Cloud spending jumps 33% to $62.3 bn in Q2 2022: Canalys

Spending on global Cloud infrastructure services increased 33 percent to $62.3 billion in Q2 2022, driven by a range of factors, according to Canalys report.
Q2 2022 Cloud market spending
The growth drivers include demand for data analytics and machine learning, data center consolidation, application migration, cloud-native development and service delivery.

The latest Canalys data shows expenditure was over $6 billion more than in the previous quarter and $15 billion more than in Q2 2021.

The top three Cloud vendors in Q2 2022 are Amazon Web Services (AWS) with 31 percent, Microsoft Azure with 24 percent and Google Cloud with 8 percent share.

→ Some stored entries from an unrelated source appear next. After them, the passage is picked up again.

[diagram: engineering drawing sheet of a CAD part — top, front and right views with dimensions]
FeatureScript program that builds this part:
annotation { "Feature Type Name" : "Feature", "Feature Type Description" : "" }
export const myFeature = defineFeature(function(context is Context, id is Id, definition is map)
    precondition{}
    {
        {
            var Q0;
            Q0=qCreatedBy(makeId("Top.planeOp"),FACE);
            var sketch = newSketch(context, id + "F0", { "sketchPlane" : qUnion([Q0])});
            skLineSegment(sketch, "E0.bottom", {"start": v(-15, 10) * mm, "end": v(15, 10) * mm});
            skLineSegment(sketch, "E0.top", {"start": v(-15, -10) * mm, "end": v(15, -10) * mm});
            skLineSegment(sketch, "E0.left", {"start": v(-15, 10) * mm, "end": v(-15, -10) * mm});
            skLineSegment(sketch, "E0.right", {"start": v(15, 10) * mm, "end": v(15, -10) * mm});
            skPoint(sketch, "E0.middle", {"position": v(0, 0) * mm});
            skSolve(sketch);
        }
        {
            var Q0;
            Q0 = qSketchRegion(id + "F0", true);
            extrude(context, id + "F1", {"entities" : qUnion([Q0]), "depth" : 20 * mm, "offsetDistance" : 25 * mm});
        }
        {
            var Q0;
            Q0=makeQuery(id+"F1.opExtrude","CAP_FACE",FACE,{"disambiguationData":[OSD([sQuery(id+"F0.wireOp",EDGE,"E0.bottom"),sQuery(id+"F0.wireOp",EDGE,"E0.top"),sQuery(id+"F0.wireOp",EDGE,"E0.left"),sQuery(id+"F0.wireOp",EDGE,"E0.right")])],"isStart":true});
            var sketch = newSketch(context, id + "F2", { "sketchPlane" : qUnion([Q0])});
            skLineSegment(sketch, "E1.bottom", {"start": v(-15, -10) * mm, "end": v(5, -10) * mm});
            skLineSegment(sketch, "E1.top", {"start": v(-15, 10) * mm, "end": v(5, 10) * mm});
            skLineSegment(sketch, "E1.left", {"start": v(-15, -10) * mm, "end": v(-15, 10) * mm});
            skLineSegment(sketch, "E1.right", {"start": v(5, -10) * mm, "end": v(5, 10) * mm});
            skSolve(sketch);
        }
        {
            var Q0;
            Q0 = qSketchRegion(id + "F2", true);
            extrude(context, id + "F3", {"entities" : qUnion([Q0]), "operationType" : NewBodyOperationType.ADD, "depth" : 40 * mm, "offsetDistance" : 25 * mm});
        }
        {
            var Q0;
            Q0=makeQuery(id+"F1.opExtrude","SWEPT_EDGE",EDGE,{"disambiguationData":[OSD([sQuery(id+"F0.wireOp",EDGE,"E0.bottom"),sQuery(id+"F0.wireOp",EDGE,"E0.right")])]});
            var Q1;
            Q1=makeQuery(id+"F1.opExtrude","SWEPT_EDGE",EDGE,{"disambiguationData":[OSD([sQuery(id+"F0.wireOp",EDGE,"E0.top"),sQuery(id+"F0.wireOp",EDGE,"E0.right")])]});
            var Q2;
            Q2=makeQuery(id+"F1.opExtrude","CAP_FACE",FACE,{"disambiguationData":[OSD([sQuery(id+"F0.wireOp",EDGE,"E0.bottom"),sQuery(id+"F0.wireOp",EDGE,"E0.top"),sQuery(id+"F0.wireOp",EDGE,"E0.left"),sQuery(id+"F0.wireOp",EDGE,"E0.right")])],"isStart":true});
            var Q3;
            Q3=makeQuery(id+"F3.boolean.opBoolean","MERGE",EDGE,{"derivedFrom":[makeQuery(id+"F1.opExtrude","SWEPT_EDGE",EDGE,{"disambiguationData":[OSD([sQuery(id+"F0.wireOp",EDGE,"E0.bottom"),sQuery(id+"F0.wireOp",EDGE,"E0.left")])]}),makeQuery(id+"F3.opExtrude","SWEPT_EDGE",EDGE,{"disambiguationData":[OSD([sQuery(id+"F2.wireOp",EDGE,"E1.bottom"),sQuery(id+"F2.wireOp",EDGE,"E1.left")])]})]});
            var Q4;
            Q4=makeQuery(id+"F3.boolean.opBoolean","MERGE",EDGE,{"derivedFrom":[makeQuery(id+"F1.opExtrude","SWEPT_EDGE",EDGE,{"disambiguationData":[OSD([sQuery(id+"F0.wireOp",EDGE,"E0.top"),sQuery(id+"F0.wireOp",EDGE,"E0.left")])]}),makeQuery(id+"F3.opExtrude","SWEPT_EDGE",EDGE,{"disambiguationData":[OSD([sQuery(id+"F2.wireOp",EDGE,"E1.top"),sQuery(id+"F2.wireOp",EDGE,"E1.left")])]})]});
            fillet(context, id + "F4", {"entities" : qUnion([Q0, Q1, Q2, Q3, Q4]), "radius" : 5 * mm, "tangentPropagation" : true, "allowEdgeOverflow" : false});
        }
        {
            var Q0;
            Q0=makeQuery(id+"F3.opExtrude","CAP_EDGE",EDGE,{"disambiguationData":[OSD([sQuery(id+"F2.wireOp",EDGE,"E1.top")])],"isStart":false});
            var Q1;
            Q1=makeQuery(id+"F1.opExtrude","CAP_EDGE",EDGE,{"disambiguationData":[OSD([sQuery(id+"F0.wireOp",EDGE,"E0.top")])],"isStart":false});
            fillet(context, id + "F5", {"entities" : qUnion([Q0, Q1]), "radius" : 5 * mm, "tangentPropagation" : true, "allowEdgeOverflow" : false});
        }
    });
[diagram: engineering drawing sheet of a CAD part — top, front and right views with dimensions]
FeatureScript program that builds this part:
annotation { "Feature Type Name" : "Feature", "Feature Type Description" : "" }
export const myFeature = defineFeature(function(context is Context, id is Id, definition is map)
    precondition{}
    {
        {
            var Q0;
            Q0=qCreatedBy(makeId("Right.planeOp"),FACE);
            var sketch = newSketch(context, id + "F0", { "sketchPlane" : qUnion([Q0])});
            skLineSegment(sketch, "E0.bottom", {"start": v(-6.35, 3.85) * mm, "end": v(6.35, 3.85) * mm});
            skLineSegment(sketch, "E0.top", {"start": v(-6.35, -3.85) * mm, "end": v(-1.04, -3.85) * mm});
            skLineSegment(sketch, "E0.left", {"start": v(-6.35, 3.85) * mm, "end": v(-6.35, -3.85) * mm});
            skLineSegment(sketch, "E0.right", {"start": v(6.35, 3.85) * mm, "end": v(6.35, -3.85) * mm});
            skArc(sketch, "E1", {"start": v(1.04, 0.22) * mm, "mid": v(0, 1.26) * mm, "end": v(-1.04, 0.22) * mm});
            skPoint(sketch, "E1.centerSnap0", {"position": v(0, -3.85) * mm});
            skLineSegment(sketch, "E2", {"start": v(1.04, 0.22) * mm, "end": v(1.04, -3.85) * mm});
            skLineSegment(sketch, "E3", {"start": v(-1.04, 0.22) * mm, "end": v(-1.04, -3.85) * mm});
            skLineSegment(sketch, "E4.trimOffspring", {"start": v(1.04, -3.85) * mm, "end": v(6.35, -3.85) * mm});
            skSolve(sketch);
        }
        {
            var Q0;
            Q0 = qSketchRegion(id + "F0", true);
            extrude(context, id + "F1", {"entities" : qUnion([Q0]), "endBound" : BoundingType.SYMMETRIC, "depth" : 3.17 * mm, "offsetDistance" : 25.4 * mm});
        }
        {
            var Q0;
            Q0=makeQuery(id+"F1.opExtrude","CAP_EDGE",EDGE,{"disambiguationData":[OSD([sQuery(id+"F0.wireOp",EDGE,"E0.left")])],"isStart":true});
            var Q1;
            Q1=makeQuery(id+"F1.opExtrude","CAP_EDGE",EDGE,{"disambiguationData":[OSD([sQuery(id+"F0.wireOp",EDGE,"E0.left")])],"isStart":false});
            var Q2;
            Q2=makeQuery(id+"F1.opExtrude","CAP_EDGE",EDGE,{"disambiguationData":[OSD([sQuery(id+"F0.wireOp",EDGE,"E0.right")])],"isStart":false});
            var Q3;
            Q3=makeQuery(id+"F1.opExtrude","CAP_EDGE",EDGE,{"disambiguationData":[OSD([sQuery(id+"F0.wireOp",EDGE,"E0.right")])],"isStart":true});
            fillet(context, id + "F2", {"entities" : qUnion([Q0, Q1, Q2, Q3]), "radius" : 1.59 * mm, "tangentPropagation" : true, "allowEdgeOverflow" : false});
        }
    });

AWS accounted for 31 percent of total cloud infrastructure services spend in Q2 2022, making it the leading cloud service provider. AWS grew 33 percent on an annual basis.

Azure was the second largest cloud service provider in Q2, with a 24 percent market share after growing 40 percent annually.

Google Cloud grew 45 percent in the latest quarter and accounted for an 8 percent market share.

The hyperscale battle between leader AWS and challenger Microsoft Azure continues to intensify, with Azure closing the gap on its rival. Microsoft pointed to a record number of larger multi-year deals in both the US$100 million-plus and US$1 billion-plus segments.

A diverse go-to-market ecosystem, combined with a broad portfolio and wide range of software partnerships is enabling Microsoft to stay hot on the heels of AWS.

“While opportunities abound for providers large and small, the interesting battle remains right at the top between AWS and Microsoft. The race to invest in infrastructure to keep pace with demand will be intense and test the nerves of the companies’ CFOs as both inflation and rising interest rates create cost headwinds,” said Canalys VP Alex Smith.

Both AWS and Microsoft are continuing to roll out infrastructure. AWS has plans to launch 24 availability zones across eight regions, while Microsoft plans to launch 10 new regions over the next year. In both cases, the providers are increasing investment outside of the US as they look to capture global demand and ensure they can provide low-latency and high data sovereignty solutions.

Microsoft announced it would extend the depreciable useful life of its server and network equipment from four to six years, citing efficiency improvements in how it is using technology. This will improve operating income and suggests that Microsoft will sweat its assets more, which helps investment cycles as the scale of its infrastructure continues to soar.

“The question will be whether customers feel any negative impact in terms of user experience in the future, as some services will inevitably run on legacy equipment,” Alex Smith said.

Beyond the capacity investments, software capabilities and partnerships will be vital to meet customers’ cloud demands, especially when considering the compute needs of highly specialized services across different verticals.

Cloud vendors are accelerating their partnerships with a variety of software companies to demonstrate a differentiated value proposition. Recently, Microsoft pointed to expanded services to migrate more Oracle workloads to Azure, which in turn are connected to databases running in Oracle Cloud.